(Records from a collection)
..........

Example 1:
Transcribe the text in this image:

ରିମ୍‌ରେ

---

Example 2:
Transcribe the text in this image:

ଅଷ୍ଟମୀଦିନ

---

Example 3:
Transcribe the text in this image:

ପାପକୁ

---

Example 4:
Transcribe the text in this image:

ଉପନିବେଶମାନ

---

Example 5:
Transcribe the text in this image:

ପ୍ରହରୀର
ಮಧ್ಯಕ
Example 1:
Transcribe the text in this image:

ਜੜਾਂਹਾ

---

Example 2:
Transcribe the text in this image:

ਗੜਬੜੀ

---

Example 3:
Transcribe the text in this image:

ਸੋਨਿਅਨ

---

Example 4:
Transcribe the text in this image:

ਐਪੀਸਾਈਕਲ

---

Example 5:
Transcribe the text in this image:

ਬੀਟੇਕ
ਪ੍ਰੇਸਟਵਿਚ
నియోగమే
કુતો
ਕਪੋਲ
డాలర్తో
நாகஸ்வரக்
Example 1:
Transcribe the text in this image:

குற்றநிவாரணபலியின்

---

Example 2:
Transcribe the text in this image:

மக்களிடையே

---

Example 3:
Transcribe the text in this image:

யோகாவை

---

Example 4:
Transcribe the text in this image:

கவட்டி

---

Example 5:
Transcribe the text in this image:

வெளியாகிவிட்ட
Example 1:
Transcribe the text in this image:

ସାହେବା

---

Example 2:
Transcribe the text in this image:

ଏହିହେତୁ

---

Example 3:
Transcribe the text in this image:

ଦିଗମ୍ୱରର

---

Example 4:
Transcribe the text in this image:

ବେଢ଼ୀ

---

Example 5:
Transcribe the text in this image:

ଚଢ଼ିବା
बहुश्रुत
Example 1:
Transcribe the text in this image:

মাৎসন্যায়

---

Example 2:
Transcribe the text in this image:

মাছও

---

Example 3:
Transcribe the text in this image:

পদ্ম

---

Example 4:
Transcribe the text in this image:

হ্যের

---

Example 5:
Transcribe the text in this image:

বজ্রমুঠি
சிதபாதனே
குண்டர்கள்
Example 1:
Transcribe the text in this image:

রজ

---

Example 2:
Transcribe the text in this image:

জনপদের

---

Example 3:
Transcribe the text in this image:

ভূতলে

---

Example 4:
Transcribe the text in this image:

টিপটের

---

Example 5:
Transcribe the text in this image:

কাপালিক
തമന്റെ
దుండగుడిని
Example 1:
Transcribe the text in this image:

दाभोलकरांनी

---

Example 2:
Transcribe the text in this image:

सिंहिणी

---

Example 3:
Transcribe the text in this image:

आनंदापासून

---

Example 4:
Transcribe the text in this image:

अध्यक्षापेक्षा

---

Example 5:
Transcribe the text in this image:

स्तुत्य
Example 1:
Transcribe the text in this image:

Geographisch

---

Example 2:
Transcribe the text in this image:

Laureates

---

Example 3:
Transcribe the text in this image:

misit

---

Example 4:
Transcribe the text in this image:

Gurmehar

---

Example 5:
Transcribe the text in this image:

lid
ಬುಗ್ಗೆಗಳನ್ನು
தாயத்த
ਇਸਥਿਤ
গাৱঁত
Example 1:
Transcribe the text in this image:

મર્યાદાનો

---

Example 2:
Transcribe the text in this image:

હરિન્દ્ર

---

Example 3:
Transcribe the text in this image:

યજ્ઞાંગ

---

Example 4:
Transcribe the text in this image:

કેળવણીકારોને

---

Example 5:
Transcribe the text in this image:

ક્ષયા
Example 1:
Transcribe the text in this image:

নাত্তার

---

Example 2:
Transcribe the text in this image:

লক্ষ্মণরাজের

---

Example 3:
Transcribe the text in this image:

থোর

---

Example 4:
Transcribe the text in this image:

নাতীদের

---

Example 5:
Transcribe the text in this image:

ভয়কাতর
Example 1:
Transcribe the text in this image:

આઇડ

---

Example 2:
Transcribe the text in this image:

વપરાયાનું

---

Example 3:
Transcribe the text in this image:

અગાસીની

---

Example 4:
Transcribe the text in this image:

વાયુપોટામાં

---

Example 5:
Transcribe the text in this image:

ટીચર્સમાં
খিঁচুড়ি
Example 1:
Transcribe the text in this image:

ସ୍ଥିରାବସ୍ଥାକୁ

..........

§ AIM OF THE TASK: Copy out all the records exactly.

§ ANSWER TO THE EXERCISE:
Example 1:
Transcribe the text in this image:

ରିମ୍‌ରେ

---

Example 2:
Transcribe the text in this image:

ଅଷ୍ଟମୀଦିନ

---

Example 3:
Transcribe the text in this image:

ପାପକୁ

---

Example 4:
Transcribe the text in this image:

ଉପନିବେଶମାନ

---

Example 5:
Transcribe the text in this image:

ପ୍ରହରୀର
ಮಧ್ಯಕ
Example 1:
Transcribe the text in this image:

ਜੜਾਂਹਾ

---

Example 2:
Transcribe the text in this image:

ਗੜਬੜੀ

---

Example 3:
Transcribe the text in this image:

ਸੋਨਿਅਨ

---

Example 4:
Transcribe the text in this image:

ਐਪੀਸਾਈਕਲ

---

Example 5:
Transcribe the text in this image:

ਬੀਟੇਕ
ਪ੍ਰੇਸਟਵਿਚ
నియోగమే
કુતો
ਕਪੋਲ
డాలర్తో
நாகஸ்வரக்
Example 1:
Transcribe the text in this image:

குற்றநிவாரணபலியின்

---

Example 2:
Transcribe the text in this image:

மக்களிடையே

---

Example 3:
Transcribe the text in this image:

யோகாவை

---

Example 4:
Transcribe the text in this image:

கவட்டி

---

Example 5:
Transcribe the text in this image:

வெளியாகிவிட்ட
Example 1:
Transcribe the text in this image:

ସାହେବା

---

Example 2:
Transcribe the text in this image:

ଏହିହେତୁ

---

Example 3:
Transcribe the text in this image:

ଦିଗମ୍ୱରର

---

Example 4:
Transcribe the text in this image:

ବେଢ଼ୀ

---

Example 5:
Transcribe the text in this image:

ଚଢ଼ିବା
बहुश्रुत
Example 1:
Transcribe the text in this image:

মাৎসন্যায়

---

Example 2:
Transcribe the text in this image:

মাছও

---

Example 3:
Transcribe the text in this image:

পদ্ম

---

Example 4:
Transcribe the text in this image:

হ্যের

---

Example 5:
Transcribe the text in this image:

বজ্রমুঠি
சிதபாதனே
குண்டர்கள்
Example 1:
Transcribe the text in this image:

রজ

---

Example 2:
Transcribe the text in this image:

জনপদের

---

Example 3:
Transcribe the text in this image:

ভূতলে

---

Example 4:
Transcribe the text in this image:

টিপটের

---

Example 5:
Transcribe the text in this image:

কাপালিক
തമന്റെ
దుండగుడిని
Example 1:
Transcribe the text in this image:

दाभोलकरांनी

---

Example 2:
Transcribe the text in this image:

सिंहिणी

---

Example 3:
Transcribe the text in this image:

आनंदापासून

---

Example 4:
Transcribe the text in this image:

अध्यक्षापेक्षा

---

Example 5:
Transcribe the text in this image:

स्तुत्य
Example 1:
Transcribe the text in this image:

Geographisch

---

Example 2:
Transcribe the text in this image:

Laureates

---

Example 3:
Transcribe the text in this image:

misit

---

Example 4:
Transcribe the text in this image:

Gurmehar

---

Example 5:
Transcribe the text in this image:

lid
ಬುಗ್ಗೆಗಳನ್ನು
தாயத்த
ਇਸਥਿਤ
গাৱঁত
Example 1:
Transcribe the text in this image:

મર્યાદાનો

---

Example 2:
Transcribe the text in this image:

હરિન્દ્ર

---

Example 3:
Transcribe the text in this image:

યજ્ઞાંગ

---

Example 4:
Transcribe the text in this image:

કેળવણીકારોને

---

Example 5:
Transcribe the text in this image:

ક્ષયા
Example 1:
Transcribe the text in this image:

নাত্তার

---

Example 2:
Transcribe the text in this image:

লক্ষ্মণরাজের

---

Example 3:
Transcribe the text in this image:

থোর

---

Example 4:
Transcribe the text in this image:

নাতীদের

---

Example 5:
Transcribe the text in this image:

ভয়কাতর
Example 1:
Transcribe the text in this image:

આઇડ

---

Example 2:
Transcribe the text in this image:

વપરાયાનું

---

Example 3:
Transcribe the text in this image:

અગાસીની

---

Example 4:
Transcribe the text in this image:

વાયુપોટામાં

---

Example 5:
Transcribe the text in this image:

ટીચર્સમાં
খিঁচুড়ি
Example 1:
Transcribe the text in this image:

ସ୍ଥିରାବସ୍ଥାକୁ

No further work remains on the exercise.